-za mało sklepów--powinny być częściej rozmieszczone
Taa, i jakieś większe miasto w jakimś rpg'u by się z tego się zrobiło. Jak dla mnie, było ich aż za dużo. Tak samo z warsztatami. Zdarzało się też, że były zlokalizowane w niedalekiej odległości od siebie (kilka pomieszczeń obok), żeby zaraz potem, w innym rozdziale, był tylko jeden punkt gdzie można zrobić zakupy.
-możliwość powiększenia sobie paska życia (ot taka naleciałość po RE4)
Eee, a modyfikowałeś pancerz? Pasek życia powiększa się o kolejne liczby segmentów.
-brak przycisku lub kombinacji do szybkiego odwrócenia o 180 stopni
-czasami długie otwieranie drzwi, wkurza tylko jak cię goni jakiś bydlak czyli ze 3-4 razy w grze
Gdzieś wyczytałem, że to miało spotęgować klimat. Słyszysz potwora za plecami, a tu drzwi otwierają się 5 sekund, nerwowo i ślamazarnie się odwracasz, czekając tylko na atak. Poza tym, to jest troszkę realniejsze, bo ciężko byłoby Issac'owi się tak zgrabnie obracać w takim kombinezonie.

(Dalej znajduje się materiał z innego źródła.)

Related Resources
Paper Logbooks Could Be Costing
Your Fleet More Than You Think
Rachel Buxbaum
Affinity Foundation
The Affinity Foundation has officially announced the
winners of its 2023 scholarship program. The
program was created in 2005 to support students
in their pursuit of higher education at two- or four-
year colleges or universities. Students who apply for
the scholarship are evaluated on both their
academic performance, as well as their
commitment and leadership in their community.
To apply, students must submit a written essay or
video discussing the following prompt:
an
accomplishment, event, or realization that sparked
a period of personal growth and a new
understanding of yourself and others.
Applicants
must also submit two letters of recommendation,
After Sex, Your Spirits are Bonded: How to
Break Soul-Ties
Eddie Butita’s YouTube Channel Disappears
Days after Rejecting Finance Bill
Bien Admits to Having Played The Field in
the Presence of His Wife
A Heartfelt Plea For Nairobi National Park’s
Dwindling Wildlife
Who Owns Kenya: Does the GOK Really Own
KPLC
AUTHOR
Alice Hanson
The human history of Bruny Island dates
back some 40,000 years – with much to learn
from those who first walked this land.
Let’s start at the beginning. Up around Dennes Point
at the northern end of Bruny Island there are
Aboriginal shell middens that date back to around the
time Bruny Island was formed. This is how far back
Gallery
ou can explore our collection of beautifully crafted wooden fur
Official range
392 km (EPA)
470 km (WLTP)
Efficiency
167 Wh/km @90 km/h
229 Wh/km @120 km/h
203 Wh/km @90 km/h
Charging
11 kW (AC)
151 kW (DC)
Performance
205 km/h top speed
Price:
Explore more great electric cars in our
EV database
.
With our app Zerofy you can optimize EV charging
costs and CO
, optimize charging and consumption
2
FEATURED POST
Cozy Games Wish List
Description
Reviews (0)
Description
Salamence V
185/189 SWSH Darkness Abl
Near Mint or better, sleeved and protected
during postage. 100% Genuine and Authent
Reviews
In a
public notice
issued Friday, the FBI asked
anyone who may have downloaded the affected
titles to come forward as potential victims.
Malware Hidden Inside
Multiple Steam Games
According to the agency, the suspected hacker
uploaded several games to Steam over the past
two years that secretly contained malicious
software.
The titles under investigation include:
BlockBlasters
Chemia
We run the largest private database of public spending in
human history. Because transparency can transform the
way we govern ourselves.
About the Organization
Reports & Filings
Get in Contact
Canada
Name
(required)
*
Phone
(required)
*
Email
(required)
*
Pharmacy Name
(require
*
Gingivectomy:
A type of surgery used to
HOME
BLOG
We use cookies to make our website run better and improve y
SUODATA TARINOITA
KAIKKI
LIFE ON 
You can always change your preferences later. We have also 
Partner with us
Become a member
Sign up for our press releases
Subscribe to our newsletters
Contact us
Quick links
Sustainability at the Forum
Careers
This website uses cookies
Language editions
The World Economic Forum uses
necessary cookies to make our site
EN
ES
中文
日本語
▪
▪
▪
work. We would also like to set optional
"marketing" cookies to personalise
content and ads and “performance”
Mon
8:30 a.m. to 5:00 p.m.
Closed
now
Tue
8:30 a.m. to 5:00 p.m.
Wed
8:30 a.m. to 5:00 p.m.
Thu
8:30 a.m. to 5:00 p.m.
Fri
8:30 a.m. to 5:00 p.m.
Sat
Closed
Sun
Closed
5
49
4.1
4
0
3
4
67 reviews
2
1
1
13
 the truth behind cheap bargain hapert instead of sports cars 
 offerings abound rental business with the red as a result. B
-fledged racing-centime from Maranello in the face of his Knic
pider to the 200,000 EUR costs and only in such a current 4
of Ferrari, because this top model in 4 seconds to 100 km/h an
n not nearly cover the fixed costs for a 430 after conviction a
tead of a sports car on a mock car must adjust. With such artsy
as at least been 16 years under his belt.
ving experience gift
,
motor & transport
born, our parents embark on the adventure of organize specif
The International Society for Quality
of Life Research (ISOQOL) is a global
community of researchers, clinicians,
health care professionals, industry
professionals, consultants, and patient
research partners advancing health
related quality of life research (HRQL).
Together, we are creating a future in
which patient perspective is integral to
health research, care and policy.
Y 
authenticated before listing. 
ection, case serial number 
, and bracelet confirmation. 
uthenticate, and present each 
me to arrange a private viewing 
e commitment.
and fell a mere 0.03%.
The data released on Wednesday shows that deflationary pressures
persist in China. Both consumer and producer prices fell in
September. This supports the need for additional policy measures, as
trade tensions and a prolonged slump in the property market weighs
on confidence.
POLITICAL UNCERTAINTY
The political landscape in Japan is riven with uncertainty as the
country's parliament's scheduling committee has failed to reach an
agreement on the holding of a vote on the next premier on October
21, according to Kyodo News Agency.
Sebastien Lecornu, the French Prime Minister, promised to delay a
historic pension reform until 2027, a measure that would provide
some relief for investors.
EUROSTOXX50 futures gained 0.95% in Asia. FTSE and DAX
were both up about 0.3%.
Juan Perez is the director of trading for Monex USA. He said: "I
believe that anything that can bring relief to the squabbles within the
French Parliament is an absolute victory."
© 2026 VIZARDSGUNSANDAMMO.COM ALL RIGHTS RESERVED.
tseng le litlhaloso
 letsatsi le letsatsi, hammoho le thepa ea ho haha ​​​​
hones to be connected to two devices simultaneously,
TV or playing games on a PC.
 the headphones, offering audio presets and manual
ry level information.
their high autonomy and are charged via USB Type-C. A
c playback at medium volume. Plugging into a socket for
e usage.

No i trochę się domyśliłem że ta dziewczyna Isaaca jest martwa
Niepotrzebnie naoglądałem się filmów sf i animowanego wprowadzenia w świat gry, bo od ekranu początkowego byłem przekonany, że dziewczyna jest martwa i podejrzewałem Issac'a o jakieś wizje. Zwykle tak jest - postać na śnieżącym ekranie i o zniekształconym głosie, opowiada co się zdarzyło = nie żyje. Tak samo z załogą statku ratunkowego. Wiedziałem, że coś będą kombinować, żeby wydobyć Znak i ukrywać to przed głównym bohaterem.
Często chodzi mi po głowie ten kobiecy głos, oznajmiający wyjście w próżnię "Entering vacuum/Exiting vacuum" - świetnie zrobione. Tak samo miałem z głosem typa, gdy wybieraliśmy właściwość kombinezonu w Crysis, albo głos w Wip3out, odliczający do startu.